From: Brain–phenotype models fail for individuals who defy sample stereotypes

(a) Classification accuracy for each phenotypic measure using FC calculated from all in-scanner conditions in the Yale dataset, and five different analysis pipelines: an alternative, 368-node parcellation for FC matrix generation, two alternative classification algorithms (ensemble of weak learners and neural network), an alternative phenotypic binarization threshold (mean split), and an alternative (10-fold) cross-validation approach (see Methods for additional description of each analysis). Box plot line and hinges represent median and quartiles, respectively; whiskers extend to most extreme non-outliers; outliers plotted individually (+). Number of classified individuals and size of training sample same as in main analyses (see Supplementary Table 4) for all analyses except mean split (4 measures [see below], number classified = 109-127, training sample size = 72-82) and 10-fold (number classified same as in main analyses, training sample size = 34-110). r1, rest 1; r2, rest 2; grad, gradual-onset continuous performance task; sst, stop signal task; gfc, general FC. (b) Misclassification frequency (MF), averaged across in-scanner conditions and phenotypic measures to derive a single value per participant, compared between each alternative analysis and main-text analyses. rs, two-tailed rank correlation, n = 128-129, P values FDR adjusted.
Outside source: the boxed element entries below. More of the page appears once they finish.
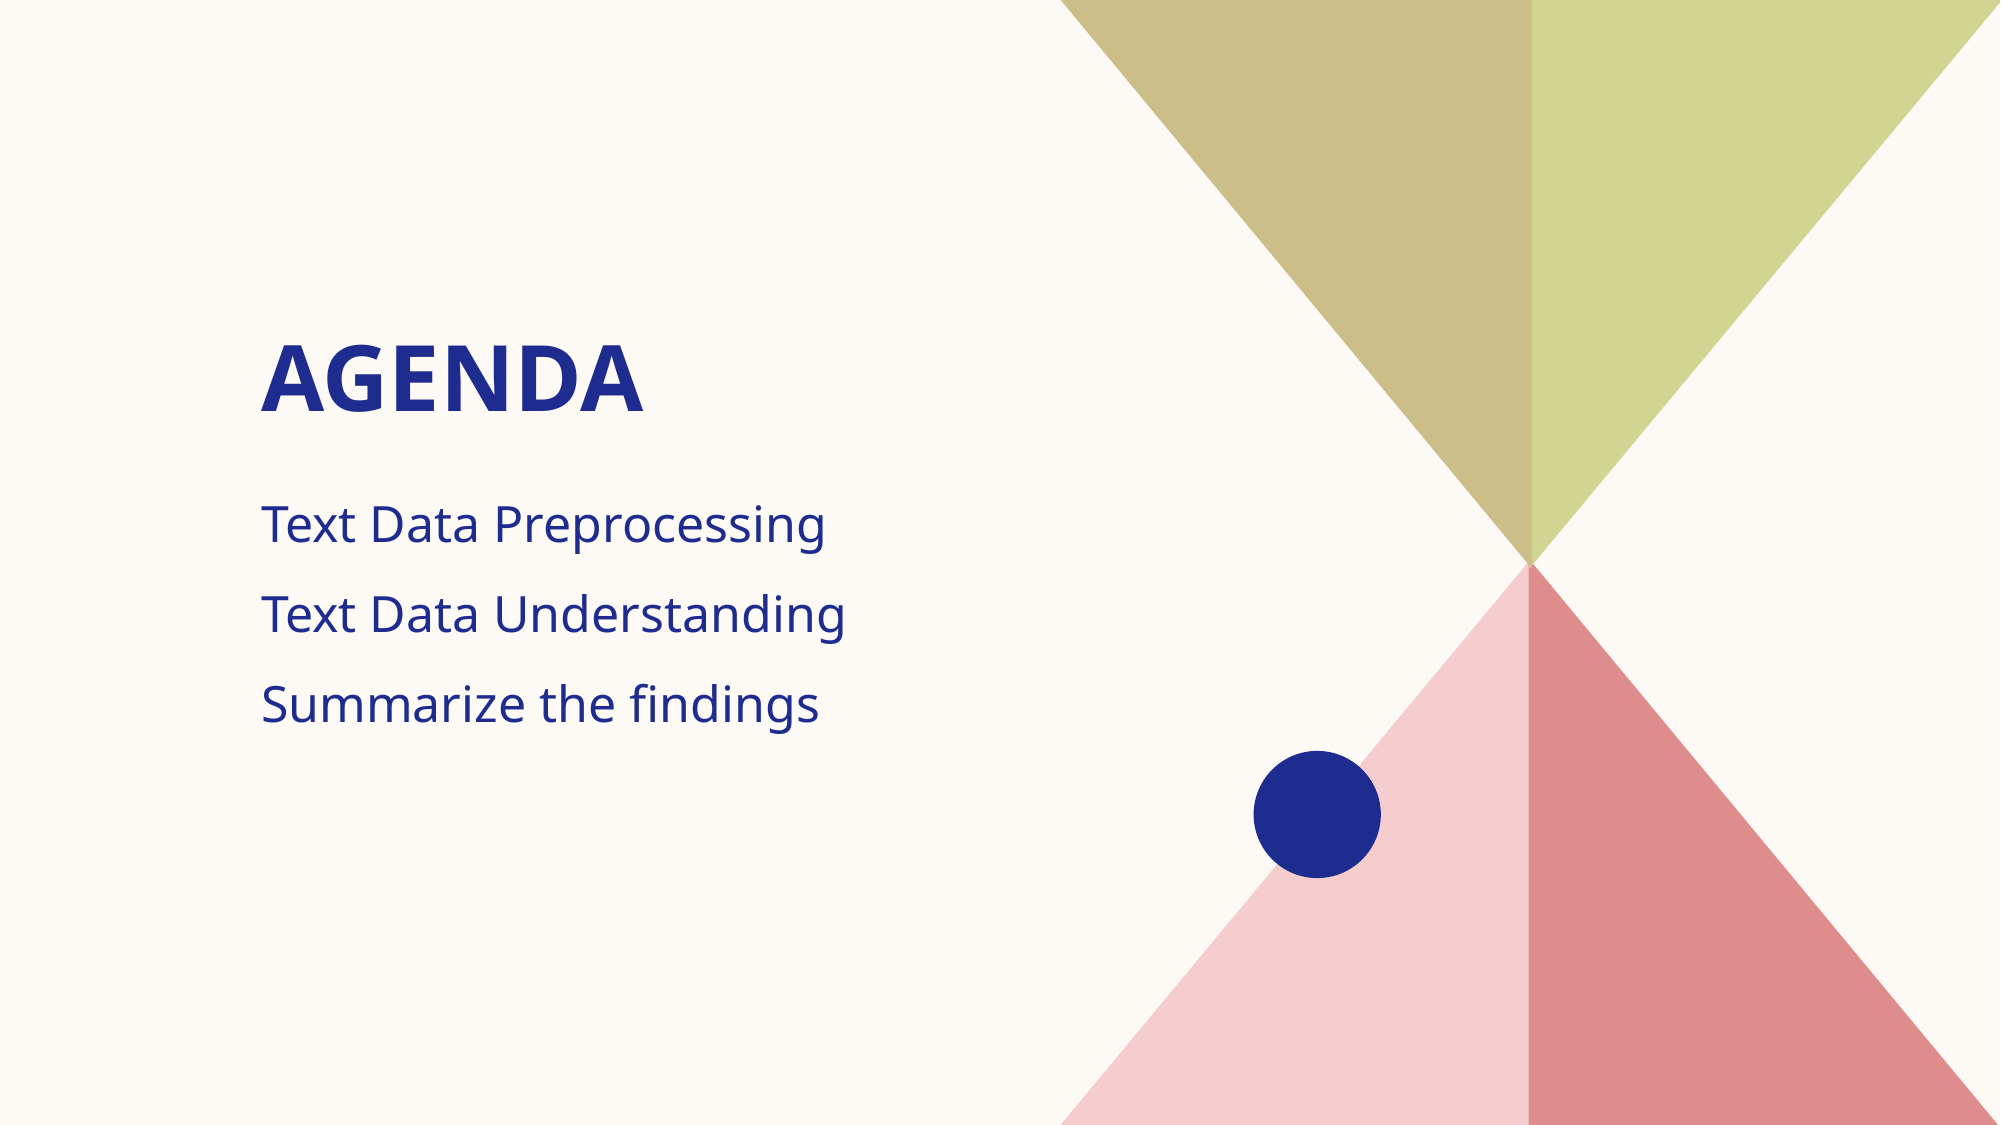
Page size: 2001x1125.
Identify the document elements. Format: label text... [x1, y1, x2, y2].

title AGENDA [246, 311, 1181, 439]
list Text Data Preprocessing Text Data Understanding Summarize the findings​ [246, 454, 1181, 967]
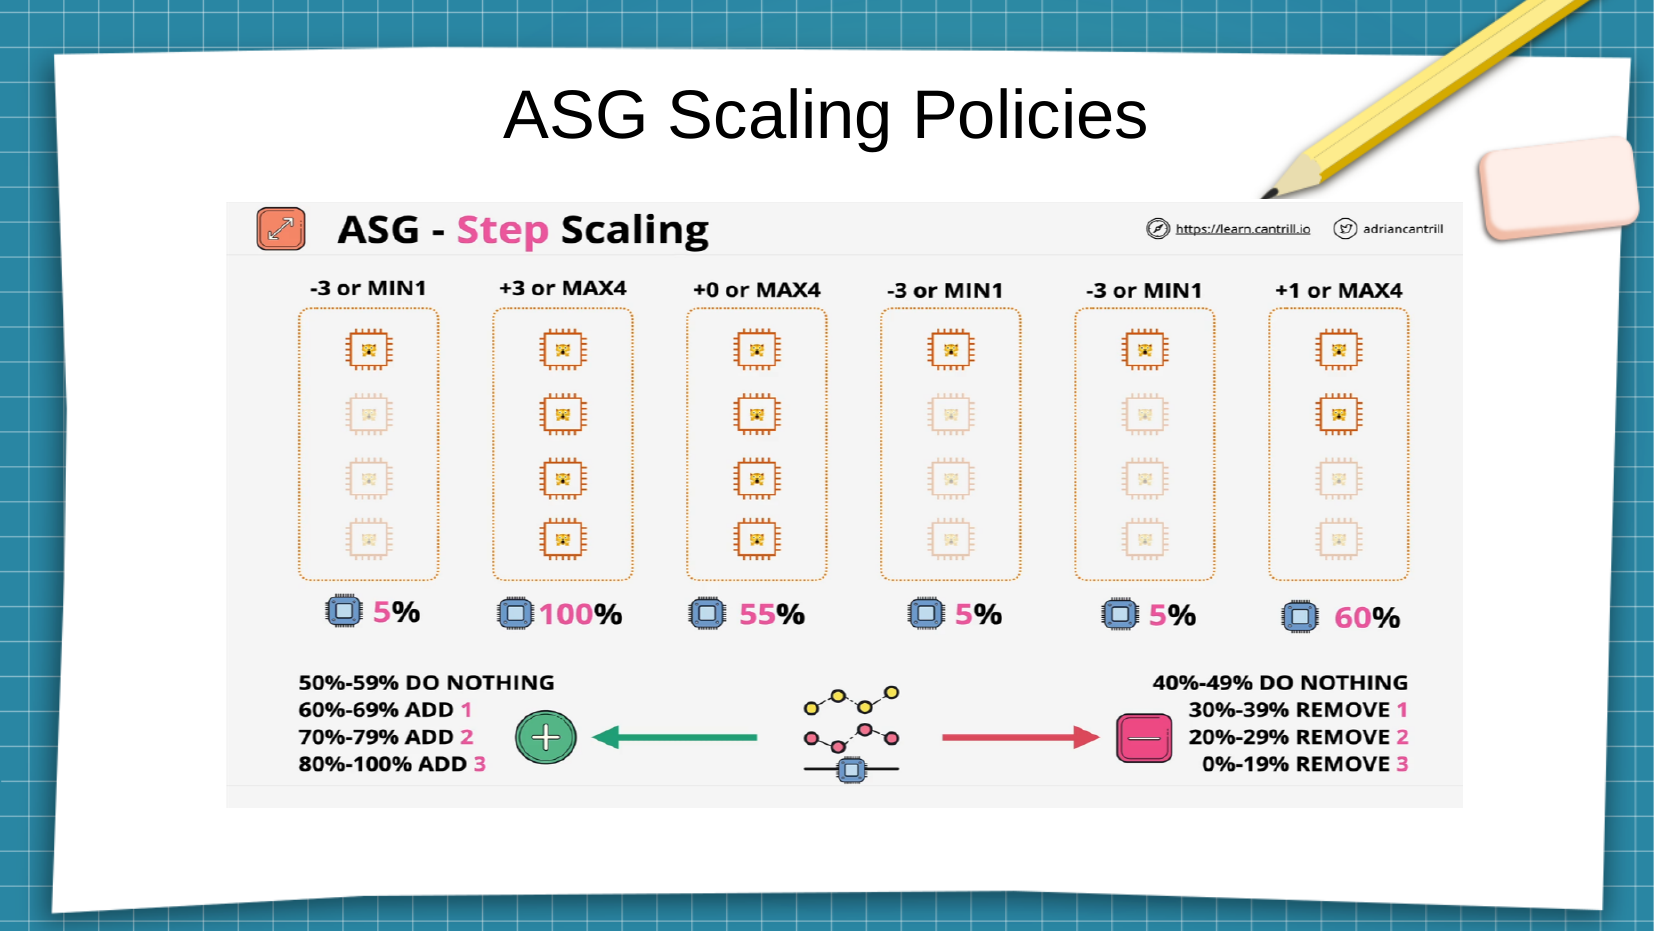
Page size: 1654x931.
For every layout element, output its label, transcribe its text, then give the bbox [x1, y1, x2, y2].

picture [0, 0, 1654, 931]
title ASG Scaling Policies [82, 37, 1571, 193]
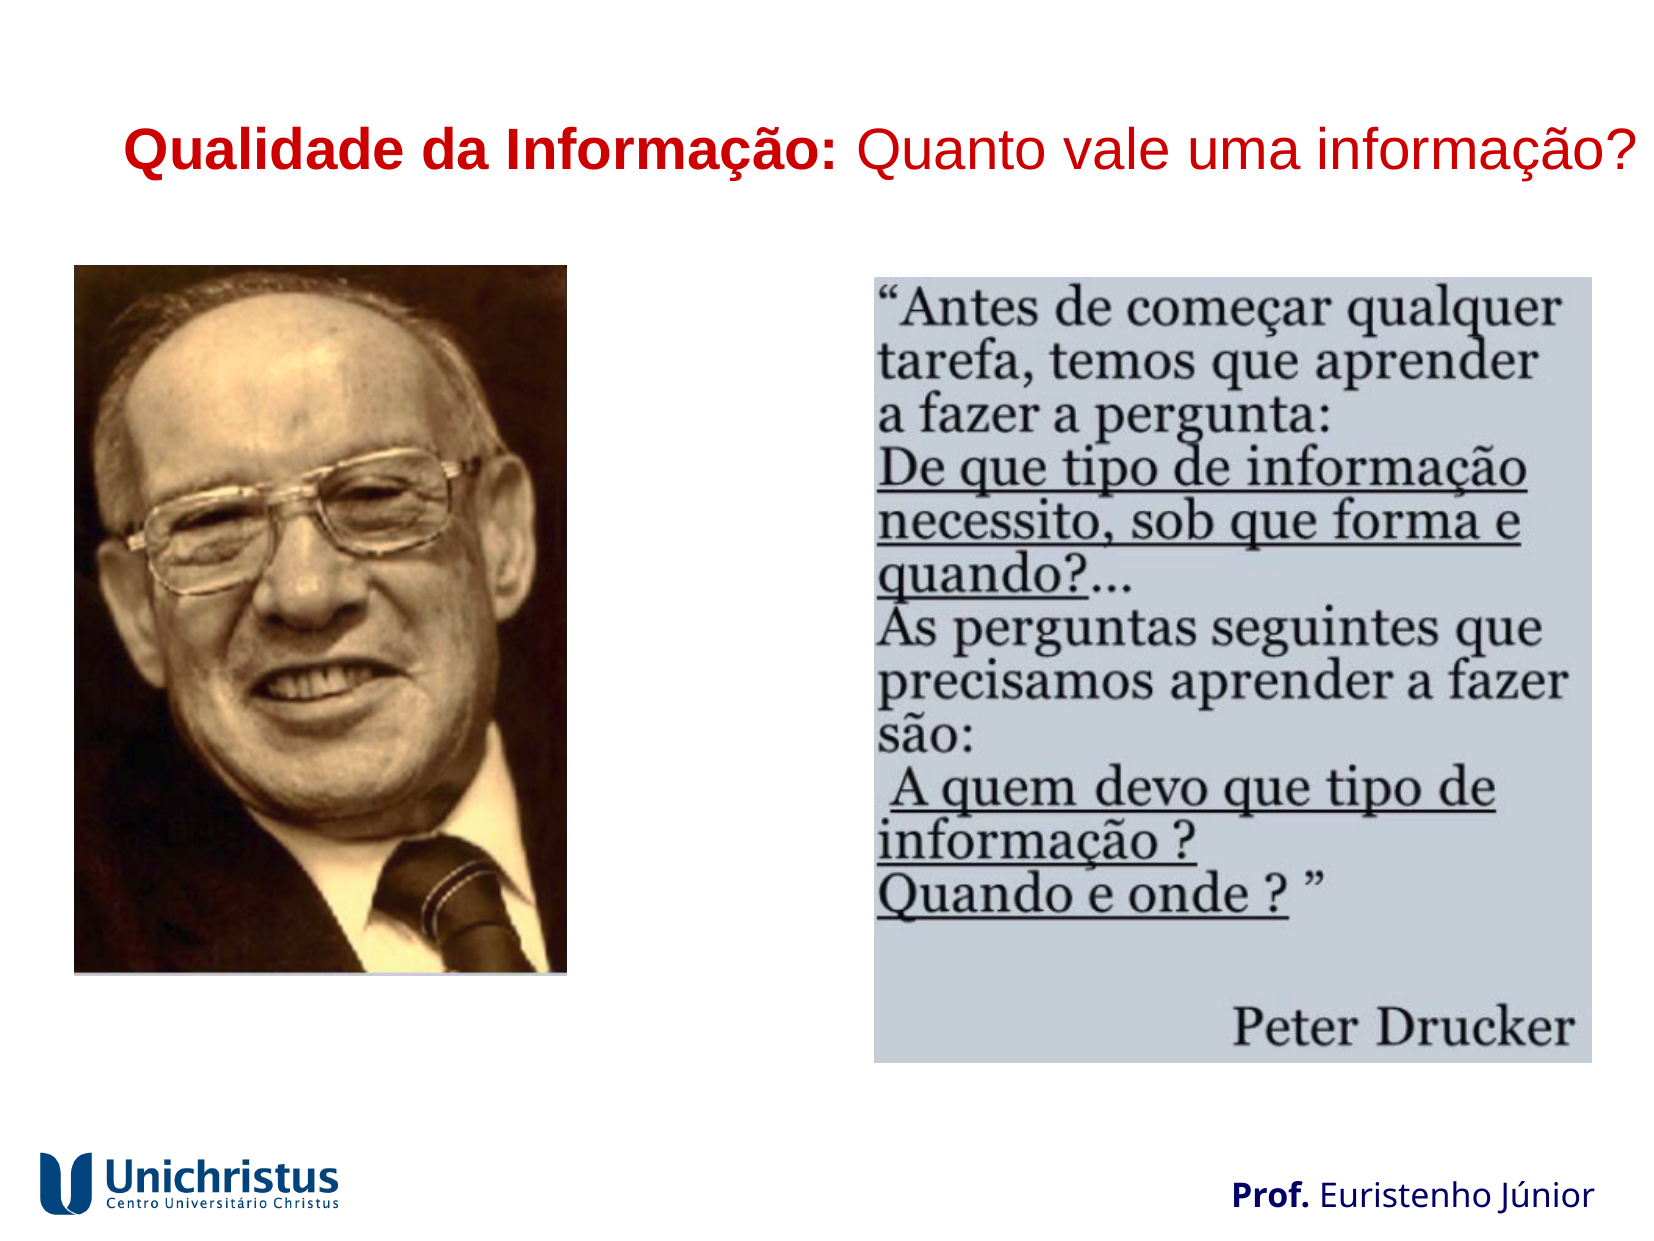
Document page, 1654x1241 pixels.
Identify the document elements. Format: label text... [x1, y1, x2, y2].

Note that phenotype mean split is equivalent to mean ± 1/3 × s.d. for scaled scores; mean split-based model accuracy is not reported for these measures, nor are they included in the calculation of misclassification frequency. Given the limited mean split-based results, we repeated this analysis in the HCP data, with comparable results (mean misclassification frequency rs = 0.86, P < 0.0001). 10-fold results reflect 1,000 analysis iterations per phenotypic measure and in-scanner condition (50 per cross-validation partition); all other analyses reflect 100 iterations. In this and all subsequent figures: BNT, Boston Naming Test; WRAT, Wide Range Achievement Test; VL, verbal learning; FW, finger windows; LN, letter–number sequencing; Trails, trail making; VF, verbal fluency; CW, colour–word interference; 20Q, 20 questions; Vocab, vocabulary; MR, matrix reasoning.